Argument #3: The Big One – the “Exodus” Argument
There are many abortion supporters who really like to “get” pro-lifers with this one. Take Jezebel writer Erin Gloria Ryan’s words. (As a side note, her article claims that “conservative Christians conveniently ignore all the pro-choice passages in the Bible,” and yet the only passage she personally discusses is the one in Exodus. So much for “all” those passages.)
In fact, in Exodus, God talks about how if an assailant harms a pregnant woman and her pregnancy is ended as a result, the assailant only owes the woman’s husband a fine. But if he hurts the woman beyond the miscarriage? Ruh-roh. …
So, wait — the Bible specifically says that a woman is much, much, much, much, much more important than a fetus? What sort of crazy talk is this?

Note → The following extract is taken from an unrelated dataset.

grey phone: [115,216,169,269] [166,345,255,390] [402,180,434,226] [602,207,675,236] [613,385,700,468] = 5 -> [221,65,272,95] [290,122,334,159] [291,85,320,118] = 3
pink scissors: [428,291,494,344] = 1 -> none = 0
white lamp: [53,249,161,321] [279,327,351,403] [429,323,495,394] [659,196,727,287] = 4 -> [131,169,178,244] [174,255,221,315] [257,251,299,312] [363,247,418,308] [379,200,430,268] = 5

Of course, the Exodus passage referred to so often is Exodus 21:22-24. Here it is in the King James Version, one of the original English translations of the Bible:
If men strive, and hurt a woman with child, so that her fruit depart from her, and yet no mischief follow: he shall be surely punished, according as the woman’s husband will lay upon him; and he shall pay as the judges determine. And if any mischief follow, then thou shalt give life for life, eye for eye, tooth for tooth, hand for hand, foot for foot.
The big issue here is what the phrase “her fruit depart from her” means. Of course, abortion supporters point to the Bible translations that use the word “miscarriage” here. These translations include the Common English Bible, the Douay-Rheims, the Good News Translation, the Wycliffe, The Message, and the New Revised Standard. Honestly, not many well-known versions use the term “miscarriage.”
Many other translations – and most of the well-known, most trusted, and popular ones – use phrases like “she gives birth prematurely” or use similar words to the King James. These translations include the New International Version, the American Standard Version, the English Standard Version, GOD’S WORD Translation, the New American Standard, the New International Reader’s Version, and the New King James.
Take a look at the first part of the passage in the New King James:
If men fight, and hurt a woman with child, so that she gives birth prematurely, yet no harm follows, he shall surely be punished accordingly as the woman’s husband imposes on him; and he shall pay as the judges determine.
What matters even more than what the majority or the most trusted translations say is the actual breakdown of the Hebrew words used in the passage. The Hebrew word used for “depart” is not the Hebrew word used for miscarriage or abortion. Instead, it is the word used for an ordinary (and sometimes an untimely) birth. You can read a much more detailed analysis from multiple scholars and experts here. It’s actually short and easy to read, so I’d encourage you to take a look. Here’s the potent summary:
What, then, is the passage teaching? Simply this. If two fighting men injure a pregnant woman, causing her to give premature birth, yet no harm follows – to either mother or child – a fine will be levied as a penalty for such carelessness. However, if any harm followed, to mother or babe, justice was to be meted out commensurate with degree of damage. Both the mother and unborn child had equal protection under the law.